Return of the stalker

Remember me mentioning my ‘stalker’ in a previous post about a social event at a sex club? Well, he’s at it again. He attended the social event I was recently at.

Luckily, I met a friend there who knew that I was absolutely desperate to avoid this person the entire evening. So whenever I saw him coming close, I’d walk around my friend so he was in the line of sight of this creepy guy instead of me. Or he’d step in front of me. It was actually really nice, just felt like a relief that I didn’t have to deal with him on my own.

He didn’t actually say anything to me that night. I’m not even sure if he knows who I am or recognises me away from my persona online. But I don’t care.
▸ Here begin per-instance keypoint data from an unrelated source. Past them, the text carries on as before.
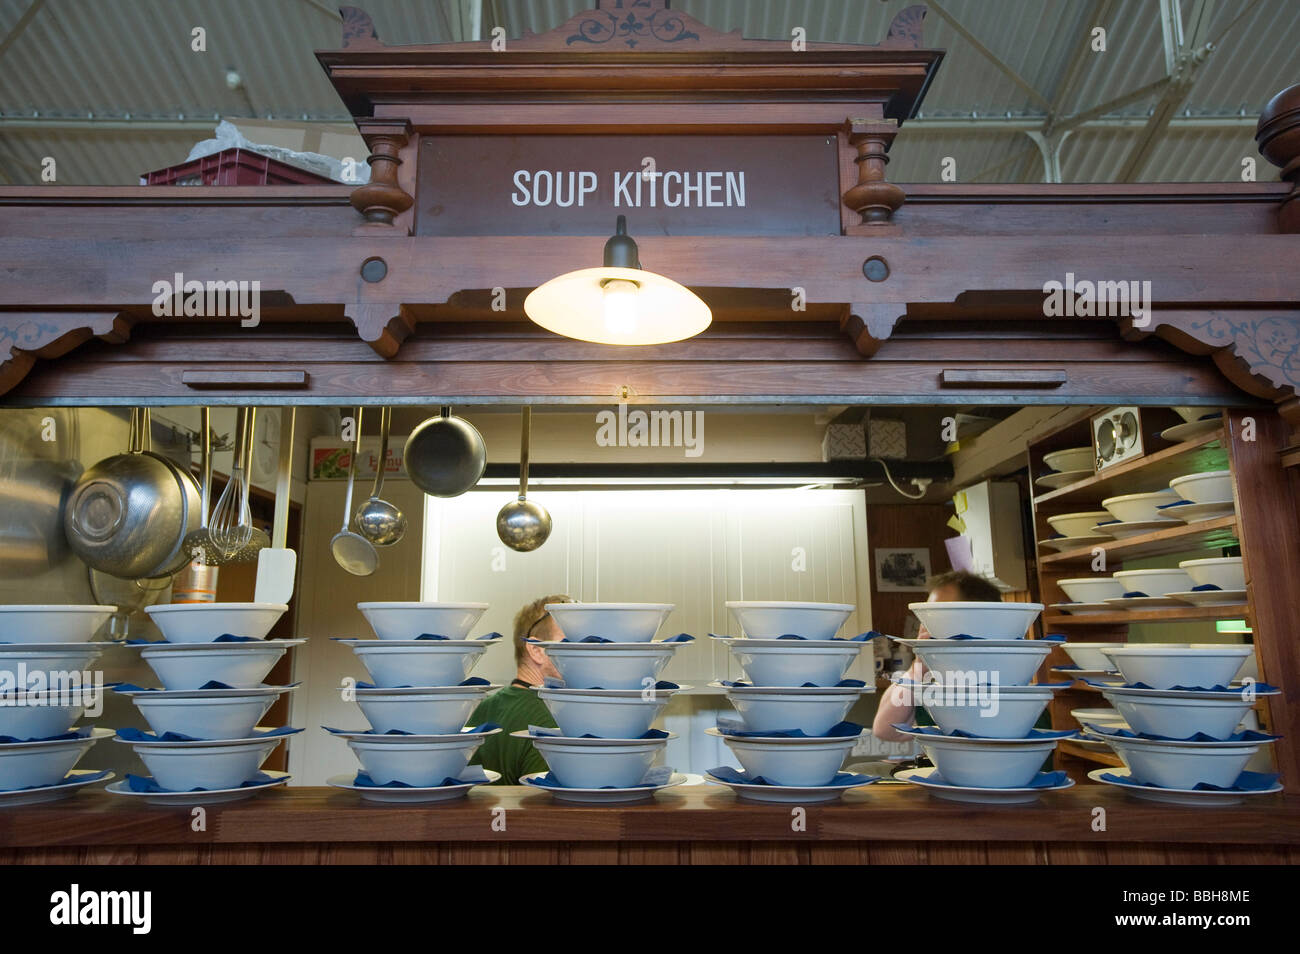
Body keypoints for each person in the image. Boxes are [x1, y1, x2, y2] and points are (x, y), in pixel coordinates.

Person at [871, 570, 1003, 743]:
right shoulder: (933, 671)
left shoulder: (1001, 670)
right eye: (926, 615)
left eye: (938, 613)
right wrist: (919, 664)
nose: (927, 623)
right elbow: (885, 730)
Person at [468, 594, 576, 784]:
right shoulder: (552, 719)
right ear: (536, 650)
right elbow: (546, 808)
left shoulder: (479, 708)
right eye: (570, 642)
The man makes me deeply uncomfortable and I will do anything to not have to converse with him or be in his company. I definitely won’t pretend that I’m enjoying his company or his conversation.

At one point in the evening, I was standing in a group of people and I saw this guy walking towards us so I stepped behind this tall man I was standing next to to avoid him. And I saw as he walked past a woman and though he had plenty of space to walk by her, he touched her (bare) shoulder and said ‘oh, excuse me’ but as conversation continued as he walked past, the woman he touched and I both knew that he it was utterly unnecessary to touch her, that he had just used walking past her as an excuse to put his paws on her.
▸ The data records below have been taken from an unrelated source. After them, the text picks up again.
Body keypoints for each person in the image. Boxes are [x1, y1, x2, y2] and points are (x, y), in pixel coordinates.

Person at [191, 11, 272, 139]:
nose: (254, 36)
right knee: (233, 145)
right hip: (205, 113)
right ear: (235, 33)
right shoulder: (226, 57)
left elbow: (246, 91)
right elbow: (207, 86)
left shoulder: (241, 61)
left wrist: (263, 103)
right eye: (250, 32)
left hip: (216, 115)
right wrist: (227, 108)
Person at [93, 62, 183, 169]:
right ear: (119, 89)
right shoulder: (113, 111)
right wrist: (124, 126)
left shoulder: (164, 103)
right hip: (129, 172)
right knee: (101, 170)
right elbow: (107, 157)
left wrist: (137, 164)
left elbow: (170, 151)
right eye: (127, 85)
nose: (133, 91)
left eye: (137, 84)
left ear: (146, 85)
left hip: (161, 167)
So I told them about my experiences with my stalker. How he made me uncomfortable, how he’d lunged at me in the dark room. The woman I was talking with understood me immediately. And there was another man with us who said something along the lines of ‘I was talking to him earlier, I had no idea he was such a creep’ and that’s the thing, isn’t it? He isn’t likely to show off his creepiness to other men. It’s only to women that he feels he has that right to touch us, to makes us feel uncomfortable, to encroach on boundaries, to think those things like consent don’t apply to him.

It was nice to see that this person that I hadn’t met before that night just understood and accepted that this was my experience. It was the experience of the woman we were both talking to. It was the experience of women everywhere. All of us. He apologised to me for all of the horrible men and he seemed genuinely horrified by it. And even though it is awful to have to continually be on guard and constantly vibe check men for safety concerns, for anything that feels not right, there are at still plenty of men out there that are still decent.

That will tell the hosts that there’s someone invited that makes women uncomfortable. That will look out for you so you can relax and enjoy the party, that will step in front of you to hide you from his sight. That will warn others about him and doesn’t leave it to me to tell people, to rehash the story.